The paper is structured as; Sect II. contains literature review, Sect III. contains our proposed methodology and model architecture, Sect IV. contains results, and analysis on that backdrop, and Sect V. as concluding remark with future scope of study.
1. Literature Review
Shin et al. used Image to Image Condition in GAN to generate the synthesized data to classify T1 brain tumor class on ADNI dataset. They showed it can increase accuracy of classifier if trained in GAN images rather than original dataset. Iqbal et al. proposes an innovative method of medical imaging using GAN (MI-GAN) to generate retinal images.

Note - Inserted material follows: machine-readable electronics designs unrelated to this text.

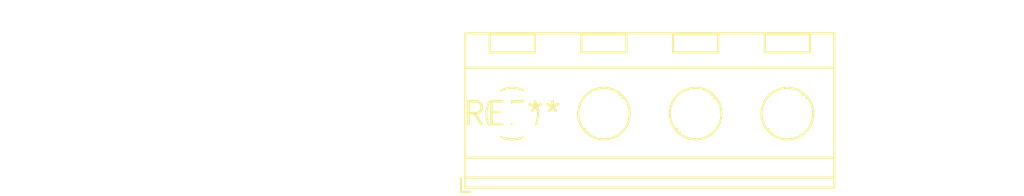
<source format=kicad_pcb>
(kicad_pcb (version 20240108) (generator pcbnew)

  (general
    (thickness 1.6)
  )

  (paper "A4")
  (layers
    (0 "F.Cu" signal)
    (31 "B.Cu" signal)
    (32 "B.Adhes" user "B.Adhesive")
    (33 "F.Adhes" user "F.Adhesive")
    (34 "B.Paste" user)
    (35 "F.Paste" user)
    (36 "B.SilkS" user "B.Silkscreen")
    (37 "F.SilkS" user "F.Silkscreen")
    (38 "B.Mask" user)
    (39 "F.Mask" user)
    (40 "Dwgs.User" user "User.Drawings")
    (41 "Cmts.User" user "User.Comments")
    (42 "Eco1.User" user "User.Eco1")
    (43 "Eco2.User" user "User.Eco2")
    (44 "Edge.Cuts" user)
    (45 "Margin" user)
    (46 "B.CrtYd" user "B.Courtyard")
    (47 "F.CrtYd" user "F.Courtyard")
    (48 "B.Fab" user)
    (49 "F.Fab" user)
    (50 "User.1" user)
    (51 "User.2" user)
    (52 "User.3" user)
    (53 "User.4" user)
    (54 "User.5" user)
    (55 "User.6" user)
    (56 "User.7" user)
    (57 "User.8" user)
    (58 "User.9" user)
  )

  (setup
    (pad_to_mask_clearance 0)
    (pcbplotparams
      (layerselection 0x00010fc_ffffffff)
      (plot_on_all_layers_selection 0x0000000_00000000)
      (disableapertmacros false)
      (usegerberextensions false)
      (usegerberattributes false)
      (usegerberadvancedattributes false)
      (creategerberjobfile false)
      (dashed_line_dash_ratio 12.000000)
      (dashed_line_gap_ratio 3.000000)
      (svgprecision 4)
      (plotframeref false)
      (viasonmask false)
      (mode 1)
      (useauxorigin false)
      (hpglpennumber 1)
      (hpglpenspeed 20)
      (hpglpendiameter 15.000000)
      (dxfpolygonmode false)
      (dxfimperialunits false)
      (dxfusepcbnewfont false)
      (psnegative false)
      (psa4output false)
      (plotreference false)
      (plotvalue false)
      (plotinvisibletext false)
      (sketchpadsonfab false)
      (subtractmaskfromsilk false)
      (outputformat 1)
      (mirror false)
      (drillshape 1)
      (scaleselection 1)
      (outputdirectory "")
    )
  )

  (net 0 "")

  (footprint "TerminalBlock_RND_205-00234_1x04_P5.08mm_Horizontal" (layer "F.Cu") (at 0 0))

)

</source>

The results show the newly formed image contains the structure from original image. Senaras et al. proposed a conditional GAN technique (cGAN) to synthesize. Another work by Mahapatra et al. shows to generate a high resolution image from a low resolution image through proposed model of P-GAN. Another work suggested implementing GAN for hyper spectral images, authored by Zhu et al. Fosto Kamga guy et al. proposed to use transfer learning algorithms such as VGG16, Alexnet, InceptionV3 to create a fusion-schema model to generate images. Shang et al. computed the missing data problem in a dataset using Cyclic-GAN technique. Gurumurthy et al. proposed a DeLiGAN method to solve problems arise due to limited dataset for training. Premchand and Dutt proposed a methodology through which GAN can be implemented for speech denoising. One of the major challenges in implementing CNN model is the requirement of cleaned required data, thus to solve synthetic images are taken.
Proposed Methodology
In current date also there is an acute shortage of medical image data through which we can carry out proper classification of cancer cells. (Pan et al., 2015) In this section we propose a CNN based architecture which can classify synthetic image which has been formed using GAN architecture. The primary research findings of our proposed algorithm are as follows:
- 1.
Generation of synthetic Blood Cancer Cell Image using proposed GAN Architecture
- 2.
Synthesize and validate the missing modalities in the synthetic generated images.
- 3.
Classifying the synthetic images using CNN Architecture.